George Melnyk, writing in the Globe and Mail, says, “Mr. Zelensky speaks with a passionate intensity that is captivating to viewers. There is nothing in the image on the screen to distract from our eye contact with his face…He projects sincerity, intensity and a genuine love for his country and people. His opponent, Russian President Vladimir Putin, projects a different kind of image. The photos of him that are released show him distant and alone, often seated at a long table with his one or two visitors at the far end. Contrast this with Zelensky, who’s always one touch away on your phone. You see him talking to soldiers, visiting hospitals, directly appealing to the world. His message is one of collaboration, shared goals, and team-building.”
Zelensky is not only providing a role model for a war-time leader, according to Alen Bubich in Fortune, “he is also delivering a master class in crisis communications…[Putin] is a classic old-school manager: dour, stiff, and remote.

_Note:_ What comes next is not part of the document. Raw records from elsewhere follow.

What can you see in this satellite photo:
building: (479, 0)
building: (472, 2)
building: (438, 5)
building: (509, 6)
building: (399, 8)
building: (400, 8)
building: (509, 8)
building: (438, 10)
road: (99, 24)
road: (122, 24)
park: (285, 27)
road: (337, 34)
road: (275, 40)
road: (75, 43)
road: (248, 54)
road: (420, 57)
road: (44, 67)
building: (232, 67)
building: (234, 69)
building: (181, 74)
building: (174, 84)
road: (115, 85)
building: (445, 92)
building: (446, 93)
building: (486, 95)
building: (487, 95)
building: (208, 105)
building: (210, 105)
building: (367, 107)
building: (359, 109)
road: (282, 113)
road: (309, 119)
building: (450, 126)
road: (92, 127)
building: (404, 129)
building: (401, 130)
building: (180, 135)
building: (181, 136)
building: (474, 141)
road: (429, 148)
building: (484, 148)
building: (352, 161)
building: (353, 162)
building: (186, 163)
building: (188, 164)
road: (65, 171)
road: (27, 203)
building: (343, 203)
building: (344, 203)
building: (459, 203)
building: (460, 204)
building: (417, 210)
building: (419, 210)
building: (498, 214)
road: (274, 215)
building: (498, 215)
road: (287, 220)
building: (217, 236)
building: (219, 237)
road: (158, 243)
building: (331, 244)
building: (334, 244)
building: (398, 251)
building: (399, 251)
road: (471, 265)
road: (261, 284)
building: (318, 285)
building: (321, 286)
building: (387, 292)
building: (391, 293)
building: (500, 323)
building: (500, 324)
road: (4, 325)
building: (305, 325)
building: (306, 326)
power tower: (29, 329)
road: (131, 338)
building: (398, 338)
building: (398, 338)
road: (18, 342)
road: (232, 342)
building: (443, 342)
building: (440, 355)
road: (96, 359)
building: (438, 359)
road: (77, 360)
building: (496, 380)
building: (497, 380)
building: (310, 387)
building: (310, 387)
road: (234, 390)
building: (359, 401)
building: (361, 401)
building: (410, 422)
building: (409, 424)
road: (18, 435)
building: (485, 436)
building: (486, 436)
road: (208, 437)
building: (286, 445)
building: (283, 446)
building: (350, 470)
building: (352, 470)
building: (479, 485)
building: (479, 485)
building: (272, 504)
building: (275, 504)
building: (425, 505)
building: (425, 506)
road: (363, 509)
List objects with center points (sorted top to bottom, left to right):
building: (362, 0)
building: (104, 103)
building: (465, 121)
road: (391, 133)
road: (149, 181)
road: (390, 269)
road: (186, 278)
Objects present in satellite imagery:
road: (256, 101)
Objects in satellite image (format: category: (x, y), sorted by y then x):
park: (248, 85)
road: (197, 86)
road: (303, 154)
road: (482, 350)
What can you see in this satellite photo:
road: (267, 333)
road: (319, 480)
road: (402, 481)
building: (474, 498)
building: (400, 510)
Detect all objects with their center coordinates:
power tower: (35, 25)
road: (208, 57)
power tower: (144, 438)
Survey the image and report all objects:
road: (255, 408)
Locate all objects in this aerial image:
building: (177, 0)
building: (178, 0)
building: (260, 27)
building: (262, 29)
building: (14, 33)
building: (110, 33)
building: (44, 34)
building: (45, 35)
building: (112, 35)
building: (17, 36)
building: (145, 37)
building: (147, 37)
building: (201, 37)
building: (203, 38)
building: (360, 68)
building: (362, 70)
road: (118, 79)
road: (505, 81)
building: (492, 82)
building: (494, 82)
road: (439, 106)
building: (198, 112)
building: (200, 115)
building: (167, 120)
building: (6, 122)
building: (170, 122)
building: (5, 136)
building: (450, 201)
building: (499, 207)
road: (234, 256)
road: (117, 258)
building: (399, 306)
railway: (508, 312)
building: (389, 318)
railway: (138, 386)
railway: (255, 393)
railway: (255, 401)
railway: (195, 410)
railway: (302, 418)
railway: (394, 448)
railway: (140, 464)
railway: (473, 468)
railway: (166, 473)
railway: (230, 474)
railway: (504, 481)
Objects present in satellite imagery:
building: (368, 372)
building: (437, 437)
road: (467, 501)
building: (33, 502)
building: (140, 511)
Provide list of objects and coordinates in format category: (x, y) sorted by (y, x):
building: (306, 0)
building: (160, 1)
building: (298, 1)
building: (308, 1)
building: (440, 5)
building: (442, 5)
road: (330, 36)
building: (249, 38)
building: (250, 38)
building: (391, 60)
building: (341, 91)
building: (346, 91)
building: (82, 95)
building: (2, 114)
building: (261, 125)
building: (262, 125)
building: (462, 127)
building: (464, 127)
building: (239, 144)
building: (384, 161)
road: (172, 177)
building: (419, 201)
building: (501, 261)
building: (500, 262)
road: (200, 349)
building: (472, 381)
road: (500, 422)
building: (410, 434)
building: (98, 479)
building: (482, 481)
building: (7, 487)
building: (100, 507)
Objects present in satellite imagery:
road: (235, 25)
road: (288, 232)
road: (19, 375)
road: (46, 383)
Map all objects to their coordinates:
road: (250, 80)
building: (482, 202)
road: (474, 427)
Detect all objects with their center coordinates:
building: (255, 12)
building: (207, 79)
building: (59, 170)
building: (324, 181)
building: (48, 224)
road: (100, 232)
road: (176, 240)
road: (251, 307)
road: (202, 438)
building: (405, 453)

He shows no emotion. He shares no personal details. It’s hard to cheer for someone you know nothing about.
“Zelensky, by comparison, casts himself as an open book. In the age of social media, it’s a losing proposition to keep the personal divorced from the professional. Zelensky spent his life as an actor. Putin plays the perfect villain. However, the Ukrainian president is showing how a modern leader can rally others to his side through a simple message of humanity and shared mission—and savvy in communicating that to the world.”
Melnyk asks a rhetorical question and then offers an answer that is being borne out day after day on the ground in Ukraine: “In the midst of war, does image really matter? It does when it raises morale, wins friends, influences other leaders and offers hope to the suffering. It can even change the military situation on the ground against impossible odds.”